お湯とかはトイレにあったような蛇口から出てくるのに、シャワーはないのね。ちょっと残念だ。
だけど、それを覆す出来事が起こった。
ブワン。
アナさんの方から風が吹いてきたのでなんぞやと振り向くと、彼女の紅い髪がなびいていた。
これももしかして魔法?
「あら、どうなさいましたの?」
風に髪をあおられていながらも、アナさんがこちらに気づいてくれた。なんだか、その仕草が一枚の絵か映画のワンシーンに見えますよ
「?」
「あ、すみません。僕の世界だと魔法って全然ないから凄いなぁって」
「まあ、そうですの⁉︎ 一体どのように生活なさっていらっしゃいますの?」
「えーっと……科学って言う技術が発達してまして、こっちの魔法みたいな力でものを動かしたりするんですよ」
具体的な説明を求められると困るけども。
「でしたら髪を流すことが出来ませんわね。お手伝いしますわ」
「あ、ありがとうございますっ」
王女様にしてもらうのは申し訳ないと思うけども、ここはご好意に甘えておこう。でないと、洗面器で何回も流さないといけないから手間がかかるもの。
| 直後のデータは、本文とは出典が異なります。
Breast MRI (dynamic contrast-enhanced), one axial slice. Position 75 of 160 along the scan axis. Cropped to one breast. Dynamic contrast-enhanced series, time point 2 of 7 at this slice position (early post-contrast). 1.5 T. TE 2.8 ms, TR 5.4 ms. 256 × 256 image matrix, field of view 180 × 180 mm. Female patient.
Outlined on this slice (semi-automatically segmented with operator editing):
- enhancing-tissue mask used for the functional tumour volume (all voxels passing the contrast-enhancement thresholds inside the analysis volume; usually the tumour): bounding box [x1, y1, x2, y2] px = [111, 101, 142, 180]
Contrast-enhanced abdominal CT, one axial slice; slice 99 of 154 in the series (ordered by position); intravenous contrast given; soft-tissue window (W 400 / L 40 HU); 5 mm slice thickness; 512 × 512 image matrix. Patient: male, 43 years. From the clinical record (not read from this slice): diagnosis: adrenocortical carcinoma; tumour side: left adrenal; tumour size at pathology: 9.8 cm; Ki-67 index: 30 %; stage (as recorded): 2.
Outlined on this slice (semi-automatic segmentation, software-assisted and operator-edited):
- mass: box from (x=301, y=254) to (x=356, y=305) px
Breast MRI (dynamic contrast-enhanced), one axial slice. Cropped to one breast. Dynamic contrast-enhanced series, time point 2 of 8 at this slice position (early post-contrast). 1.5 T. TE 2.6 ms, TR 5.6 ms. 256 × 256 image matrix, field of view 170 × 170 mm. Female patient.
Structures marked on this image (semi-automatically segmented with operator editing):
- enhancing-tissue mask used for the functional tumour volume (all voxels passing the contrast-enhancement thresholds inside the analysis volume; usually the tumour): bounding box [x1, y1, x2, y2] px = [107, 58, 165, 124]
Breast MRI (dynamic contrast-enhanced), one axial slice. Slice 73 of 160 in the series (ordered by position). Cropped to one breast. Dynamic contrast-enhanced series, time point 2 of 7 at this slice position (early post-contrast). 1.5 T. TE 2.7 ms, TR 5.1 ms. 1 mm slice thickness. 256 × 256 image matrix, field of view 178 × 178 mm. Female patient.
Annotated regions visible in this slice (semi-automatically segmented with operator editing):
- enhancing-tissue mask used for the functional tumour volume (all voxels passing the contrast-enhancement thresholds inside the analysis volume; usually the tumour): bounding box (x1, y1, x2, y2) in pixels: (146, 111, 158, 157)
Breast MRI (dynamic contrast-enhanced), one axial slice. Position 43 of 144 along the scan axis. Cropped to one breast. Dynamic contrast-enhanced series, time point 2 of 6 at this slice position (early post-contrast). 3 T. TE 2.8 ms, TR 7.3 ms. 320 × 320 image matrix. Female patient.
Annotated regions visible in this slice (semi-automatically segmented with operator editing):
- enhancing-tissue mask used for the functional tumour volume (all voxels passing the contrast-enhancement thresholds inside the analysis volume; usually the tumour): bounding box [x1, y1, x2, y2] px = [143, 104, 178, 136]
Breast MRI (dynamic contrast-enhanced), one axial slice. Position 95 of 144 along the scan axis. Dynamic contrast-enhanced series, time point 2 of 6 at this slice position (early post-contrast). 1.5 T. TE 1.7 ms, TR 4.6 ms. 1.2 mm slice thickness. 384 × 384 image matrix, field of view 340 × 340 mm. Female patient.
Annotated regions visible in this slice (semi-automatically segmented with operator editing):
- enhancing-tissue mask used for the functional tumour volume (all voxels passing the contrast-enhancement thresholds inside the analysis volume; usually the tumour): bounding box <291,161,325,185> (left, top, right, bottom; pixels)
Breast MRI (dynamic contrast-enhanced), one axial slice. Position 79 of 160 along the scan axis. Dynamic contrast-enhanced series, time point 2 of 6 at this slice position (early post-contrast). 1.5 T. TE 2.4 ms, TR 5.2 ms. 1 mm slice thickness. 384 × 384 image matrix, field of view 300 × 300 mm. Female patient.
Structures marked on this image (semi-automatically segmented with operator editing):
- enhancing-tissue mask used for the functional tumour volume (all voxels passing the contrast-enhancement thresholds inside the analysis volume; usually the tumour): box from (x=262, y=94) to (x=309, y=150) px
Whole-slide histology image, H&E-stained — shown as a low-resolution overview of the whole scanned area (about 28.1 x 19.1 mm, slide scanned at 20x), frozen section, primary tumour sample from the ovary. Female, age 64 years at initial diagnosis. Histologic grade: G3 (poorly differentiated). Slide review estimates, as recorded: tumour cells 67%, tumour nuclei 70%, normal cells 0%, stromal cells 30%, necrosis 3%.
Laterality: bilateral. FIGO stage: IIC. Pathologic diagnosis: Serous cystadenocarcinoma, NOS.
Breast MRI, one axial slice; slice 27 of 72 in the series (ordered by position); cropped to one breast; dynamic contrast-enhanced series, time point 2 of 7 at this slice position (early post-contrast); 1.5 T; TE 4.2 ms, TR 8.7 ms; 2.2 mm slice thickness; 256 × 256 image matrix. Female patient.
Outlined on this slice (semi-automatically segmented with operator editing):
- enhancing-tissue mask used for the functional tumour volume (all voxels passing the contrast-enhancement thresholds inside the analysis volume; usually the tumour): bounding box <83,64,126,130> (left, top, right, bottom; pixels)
僕の髪もブワンって風にあおられて、お湯とシャンプーが流れていった。さらさら流れていく感覚がなんとも言えないですね。
髪が洗い終わってからボディタオルで身体を洗い、こっちは洗面器で普通に流します。
そしてタオルでまとめてから、いざ湯船へ。
「ほわぁ……」
湯気で見えにくいんだけど、その隙間からピンクや白に赤といった色が見えた。これがメインのお花かな?
「ふふ。驚かれまして?」
「あ、はい」
「でも、見ていては風邪をお召しになりますからつかりましょう?」
「そうですね」
つかってゆったり疲れを取りたかったよ。
ちゃぷんと湯に足を入れるとちょうど良い温度が感じ取れる。そのまま真ん中くらいまでざぶざぶ進んでいき、アナさんがつかり始めた辺りで僕もつかる。
ちょっと熱かったけど、段々と体に染み渡っていく。
「ふふ。ちょうどよろしくて?」
「はい」
ぽかぽかしてくるからちょっと寝ちゃいそうだけど我慢我慢。
「けれど、驚きましたわ。ゼルお兄様が
エディオスさんもだけど、アナさんも相当意外みたいに思われている。セヴィルさん、あんなにも美形だからモテそうなのに?
「セヴィルさん人気ありそうですけど……」
「ふふ。見た目はですけどね。あの『冷徹宰相』として名高いお兄様ですもの。女中達や淑女の憧れの的ではありますが、ご自身がまったく興味を持たれていませんでしたのよ」
「へぇ……」
もったいないと思うけれど、現在は『僕』の婚約者さんだ。
また考えちゃったけど、僕なんかでいいのかなぁ?
成長してたらまだいいけども、いかんせん見た目8歳児だ。釣り合う以前に、範疇外な気がするよ。